__Page extract__.
++++++++++

Despite me knowing nothing about h/j competition, I will stick my oar in:
I grew up in the 1970’s in California. Horse keeping was not an investment in a child’s future, it was simply something horse crazy kids did with their spare time. We kept our cheap grade horses in our backyards or at rundown rental stables and rode every second we had. We rode to the 7-11 for slurpees, we rode in orchards and picked fruit from horseback, we swam our horses in local ponds. We never had lessons, our shows were at best regional, and we all had a wonderful wonderful time.
I learned things then that are very hard to acquire under a regimen entirely controlled by adults. There is nothing like being entirely responsible for your horse’s well-being and safety. Nothing like getting you and your horse out of a jam you got yourselves into – totally alone. Not to mention, how to stick on your horse no matter what!

++++++++++

__Given data__.

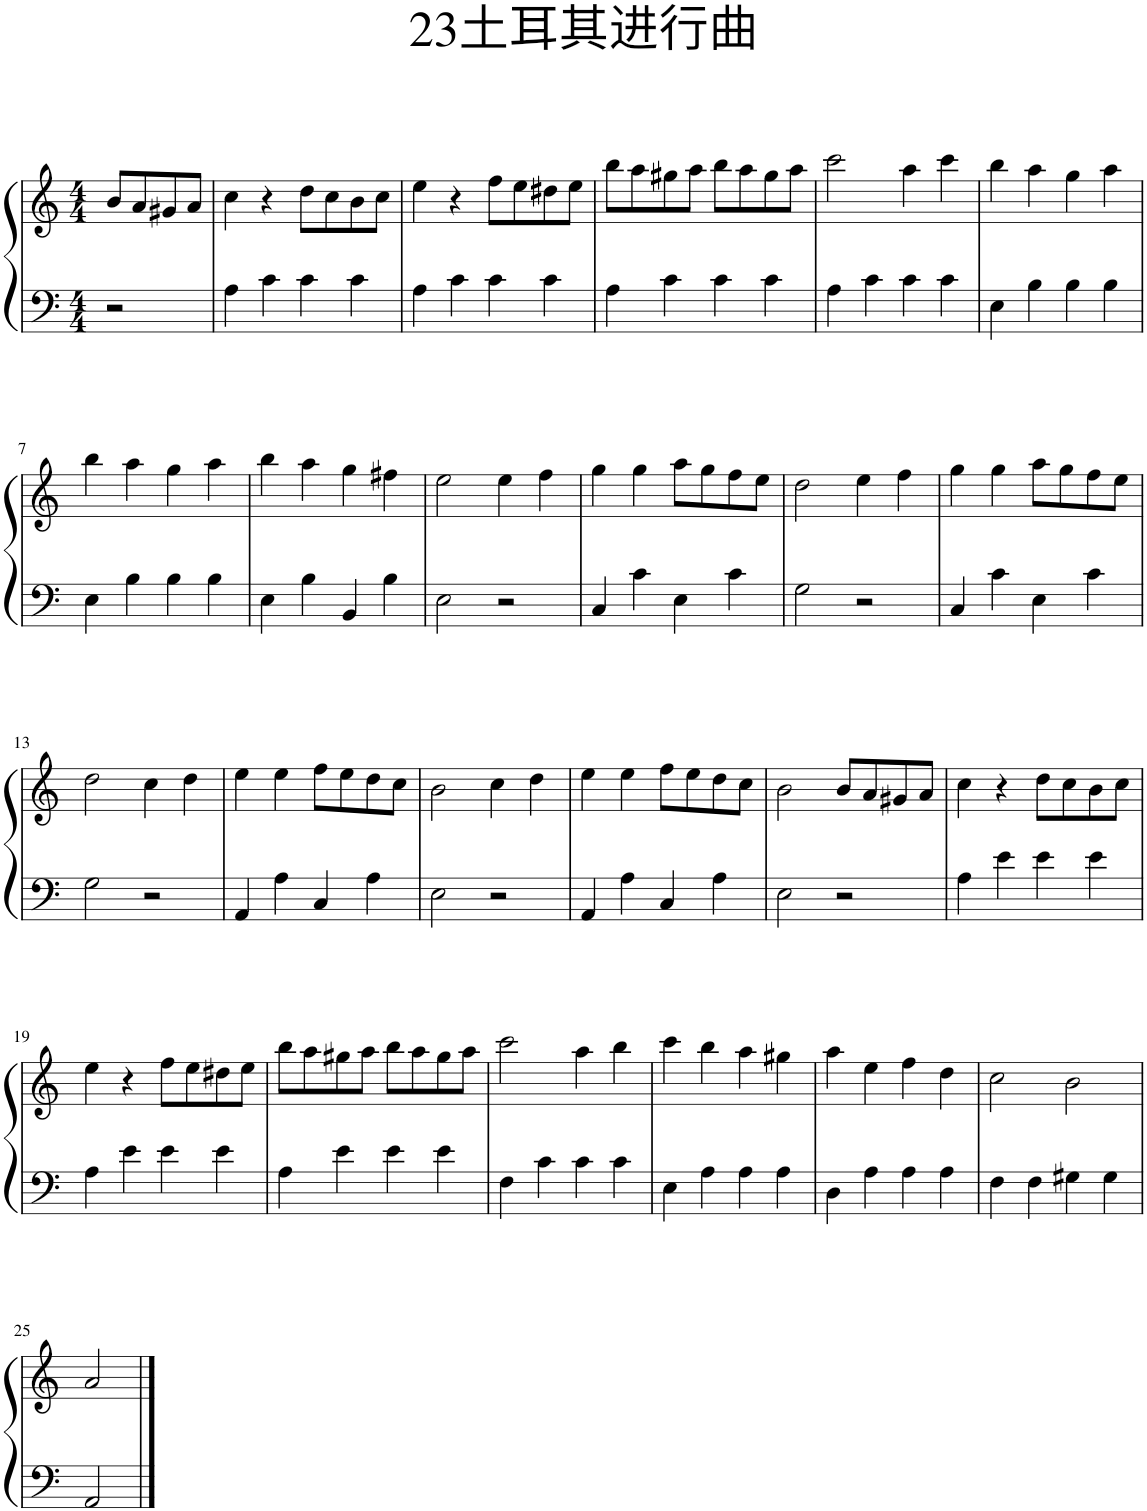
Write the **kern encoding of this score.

++++++++++

__Problem requirements__. Continue the piece about keeping horses as a kid in 1970s California, starting right after its last sentence.

__In response__.
Coming back to horses eight years ago, one difference among many I found, was that children no longer played on and with their best-friend horses on summer days that went on forever. Nope, riding was a Youth Sport with everything regimented, ruled, costumed, and very expensive. Horses are now a means to an end – winning – not an end in themselves.
Your daughter may be ambitious and driven to excel, but has she ever had the time to braid flowers into her own dear horse’s mane? Play Red Rover with her mounted friends when no adults are watching? Stay up all night with her colicky horse? Learn the difference between a good bale of hay and a poor one? How to see which leg a horse is lame on? How to help a green horse to do something they’re afraid of? The world of horses is deep and wide, and knowing how to look good guiding a finished horse around an arena at a show is an inch deep pool in comparison to what there is to explore and learn.
I’m not advising anything in particular, just noticing you are seeing the horse world through a narrow lens. I would not trade those horse crazy barn rat days of my youth for anything. It makes me sad to see children who only know how to compete on horses, and nothing else.
If my daughter had been horse crazy (which she sure wasn’t), I would have started her off like I did, with a quiet horse we owned, that she could take care of herself and ride where she pleased. Lessons would be in addition to that. If she was ambitious we might trade up to a horse who could meet her where she was.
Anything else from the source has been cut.